The good news for BC is that they return some key guys on the defensive line and secondary while having a clear succession plan where they've lost others. Steven Daniels is gone, for example, but Matt Milano should fill in for him. Justin Simmons is gone from the secondary, but they return nearly every other piece of the defensive backfield. Mehdi Abdesmad is off the line, but Truman Gutapfel is back - a guy who has the nickname "War Daddy."

I'm only concerned by the defense because 1) it's impossible to be that good again and 2) there's a new defensive coordinator. Don Brown, who you guys graciously donated to us back in 2013, is off to Michigan, replaced by Jim Reid, a guy who, like Brown, is a former FCS head coaching legend who is originally from the area. Reid was the linebackers coach at Iowa before coming to BC, and it'll be really intriguing if he phases in his defense or works with the base 4-3 BC's used for what feels like forever.

From my perspective, I don't think BC will be as good as they were last year, but if they're reasonably close, you have to assume they'll be better on offense, which will help.

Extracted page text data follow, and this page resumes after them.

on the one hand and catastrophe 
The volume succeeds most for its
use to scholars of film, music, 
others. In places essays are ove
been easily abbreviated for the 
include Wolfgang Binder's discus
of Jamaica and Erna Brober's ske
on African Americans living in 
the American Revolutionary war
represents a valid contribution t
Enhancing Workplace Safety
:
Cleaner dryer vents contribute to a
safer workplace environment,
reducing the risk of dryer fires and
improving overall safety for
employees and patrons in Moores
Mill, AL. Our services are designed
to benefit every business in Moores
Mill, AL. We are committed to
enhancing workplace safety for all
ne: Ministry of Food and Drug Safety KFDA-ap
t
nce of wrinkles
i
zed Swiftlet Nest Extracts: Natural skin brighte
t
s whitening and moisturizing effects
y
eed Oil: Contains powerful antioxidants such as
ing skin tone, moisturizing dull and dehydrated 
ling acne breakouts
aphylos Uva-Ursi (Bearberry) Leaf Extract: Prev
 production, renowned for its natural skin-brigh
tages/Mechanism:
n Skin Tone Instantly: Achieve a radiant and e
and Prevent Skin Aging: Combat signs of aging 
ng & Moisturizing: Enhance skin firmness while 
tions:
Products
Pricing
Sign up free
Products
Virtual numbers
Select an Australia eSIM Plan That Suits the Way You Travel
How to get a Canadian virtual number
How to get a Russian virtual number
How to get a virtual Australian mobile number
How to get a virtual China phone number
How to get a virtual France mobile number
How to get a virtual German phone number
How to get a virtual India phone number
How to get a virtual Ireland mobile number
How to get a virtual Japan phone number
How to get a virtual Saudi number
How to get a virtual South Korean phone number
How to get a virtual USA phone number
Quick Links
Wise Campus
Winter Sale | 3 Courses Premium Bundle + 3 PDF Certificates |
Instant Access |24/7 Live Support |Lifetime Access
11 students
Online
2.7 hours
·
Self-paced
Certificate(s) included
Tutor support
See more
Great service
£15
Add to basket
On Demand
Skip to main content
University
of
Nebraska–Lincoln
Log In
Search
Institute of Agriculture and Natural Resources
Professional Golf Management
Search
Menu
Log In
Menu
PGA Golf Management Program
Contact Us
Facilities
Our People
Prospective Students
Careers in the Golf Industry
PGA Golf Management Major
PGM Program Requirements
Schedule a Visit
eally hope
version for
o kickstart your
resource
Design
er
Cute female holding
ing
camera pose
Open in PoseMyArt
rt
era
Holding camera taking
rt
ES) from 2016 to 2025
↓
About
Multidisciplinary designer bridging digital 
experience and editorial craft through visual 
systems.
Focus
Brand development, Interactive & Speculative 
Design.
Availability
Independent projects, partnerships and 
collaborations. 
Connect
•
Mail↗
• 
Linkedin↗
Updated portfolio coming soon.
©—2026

Can't get much worse.

6) Any restaurant or bar recommendations for Chestnut Hill and surrounding areas?

It depends on where you're staying. I'm a big fan of the Stockyard over in Brighton. There's a satellite lot at the WGBH building where people park and take school buses over to BC on game day, and the steakhouse is right across the street. That's a little higher class, though, and it will run you about $30 for a damn good piece of steak.

If you're looking to swill some brew, Union St. in Newton Centre is driving distance from BC, and there's a Miller's Ale House at the Arsenal in Watertown. Coolidge Corner Clubhouse in Brookline is pretty awesome, and I've seen Theo Epstein eating there. It's close to a place called Zaftig's, which isn't a bar per se but dishes out some grossly unhealthy meals like my grandmother used to make. Those are reasonably close to BC, which sits right at the junction of Allston/Brighton, Boston, Newton, and Watertown/points west.

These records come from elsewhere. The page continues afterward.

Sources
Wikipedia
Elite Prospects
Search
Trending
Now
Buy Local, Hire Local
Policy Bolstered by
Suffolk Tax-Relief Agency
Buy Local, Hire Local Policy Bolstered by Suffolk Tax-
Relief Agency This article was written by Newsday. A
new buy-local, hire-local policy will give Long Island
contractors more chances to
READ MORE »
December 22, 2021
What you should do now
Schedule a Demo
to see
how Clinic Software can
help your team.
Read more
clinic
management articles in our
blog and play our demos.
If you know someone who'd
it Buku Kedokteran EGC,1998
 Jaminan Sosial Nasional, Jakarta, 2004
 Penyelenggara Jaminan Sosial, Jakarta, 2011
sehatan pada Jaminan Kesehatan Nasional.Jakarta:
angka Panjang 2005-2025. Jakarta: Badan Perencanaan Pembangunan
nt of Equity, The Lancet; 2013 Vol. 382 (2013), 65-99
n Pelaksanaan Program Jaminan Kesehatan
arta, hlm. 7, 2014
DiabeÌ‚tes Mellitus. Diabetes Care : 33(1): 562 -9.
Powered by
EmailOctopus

My only recommendation is to pay attention to the train if you're taking that. The green line goes to Boston College, but you have to take train labeled with a B. If you're on a C or D train, you're not going to head towards BC. At the same time, if you're on the C or D trains, you have to double back all the way to Kenmore over by Fenway in order to get on the right train. The ride from Kenmore to BC can run you an hour because it's a street trolley car, and it runs right through Boston University, which has a number of fine establishments serving food and grog as well on Comm Ave. Boston might be small and quaint, but it can be hard to navigate and totally inaccessible.